### [AVAILABLE DATA]
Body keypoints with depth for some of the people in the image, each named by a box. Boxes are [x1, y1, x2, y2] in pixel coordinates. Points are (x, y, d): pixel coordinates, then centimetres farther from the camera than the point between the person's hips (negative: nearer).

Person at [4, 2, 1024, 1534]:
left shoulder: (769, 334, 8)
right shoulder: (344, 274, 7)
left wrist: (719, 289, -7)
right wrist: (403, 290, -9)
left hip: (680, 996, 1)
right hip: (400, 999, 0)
==
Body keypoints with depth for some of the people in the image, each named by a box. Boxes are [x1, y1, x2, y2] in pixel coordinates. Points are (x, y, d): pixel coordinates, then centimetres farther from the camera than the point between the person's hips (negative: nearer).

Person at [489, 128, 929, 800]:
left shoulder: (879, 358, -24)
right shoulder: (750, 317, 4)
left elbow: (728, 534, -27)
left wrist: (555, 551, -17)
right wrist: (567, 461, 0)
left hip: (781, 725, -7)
==
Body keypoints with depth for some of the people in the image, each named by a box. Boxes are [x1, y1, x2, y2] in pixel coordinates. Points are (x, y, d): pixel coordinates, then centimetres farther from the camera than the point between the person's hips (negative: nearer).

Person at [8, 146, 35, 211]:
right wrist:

### [WHAT IS NEEDED]
Find all lines holding the word "wrist" in the records above and copy them.

### [EXERCISE SOLUTION]
left wrist: (719, 289, -7)
right wrist: (403, 290, -9)
left wrist: (555, 551, -17)
right wrist: (567, 461, 0)
right wrist:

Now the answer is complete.